I sit in the patient’s chair opposite his large oak desk. Sam initially moves to sit behind the desk, then stops himself and walks back around to sit beside me. I watch as he toys with the lid of the coffee.

“I’ve been dealing with my family’s problems on my own for a long time,” I say without preamble. “Annie makes a mess, she dumps it on my lap and I clean it up—I’ve been doing this with her since she was a kid. And Mom was never really engaged, not after Dad died—so I’ve always just had to be . . . I’ve always had to be the adult—the only adult. But I’ve had a nice hiatus for the last two years, and I wasn’t prepared for this and I certainly haven’t been prepared to share the burden. I’m really sorry, Sam. I didn’t mean to leave you out. I didn’t mean to hurt you.”

I’m babbling, and Sam’s watching me expressionlessly. Is all of this too late? I want so much for him to react and to tell me I haven’t ruined what we have. Just when I start to panic, he rests his hand on mine. I feel the warmth of his body radiating through to mine. I have been so terrified since my late-night revelation last night. And now with a single touch, I feel capable—confident, supported—strong.

“The thing is, Alexis Vidler, I love you more than anything,” he says slowly. “Yes, this is a messy situation. But you need to give Daisy a home now, and I want that to be our home. I don’t want it to be your home.”

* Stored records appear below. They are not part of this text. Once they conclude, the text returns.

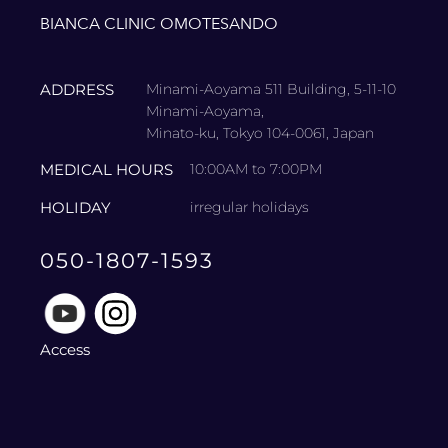
BIANCA CLINIC OMOTESANDO
ADDRESS
Minami-Aoyama 511 Building, 5-11-10
Minami-Aoyama,
Minato-ku, Tokyo 104-0061, Japan
MEDICAL HOURS
10:00AM to 7:00PM
HOLIDAY
irregular holidays
050-1807-1593
Access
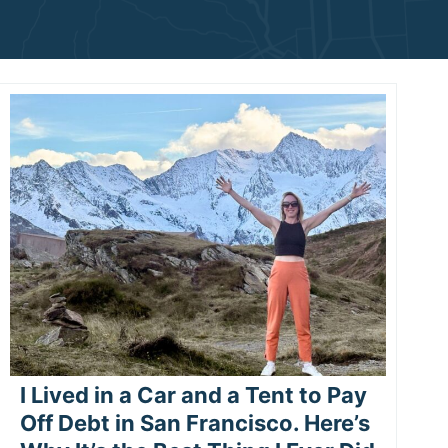
I Lived in a Car and a Tent to Pay
Off Debt in San Francisco. Here’s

“I’ll do better. I promise.”

“No, Lexie. I want you to do worse,” Sam says gently. “I want you to stumble and let me pick you up. I want you to tell me the load is too heavy and let me carry some of it. I don’t want you to superwoman me out of our life.”

When I nod, Sam squeezes my hand gently, and at last we share a smile.

“She hasn’t had morphine since last night,” I tell him, and his eyes widen.

“How is she?”

“Content.”

“So do I need to organize a day off to bring her home with you?”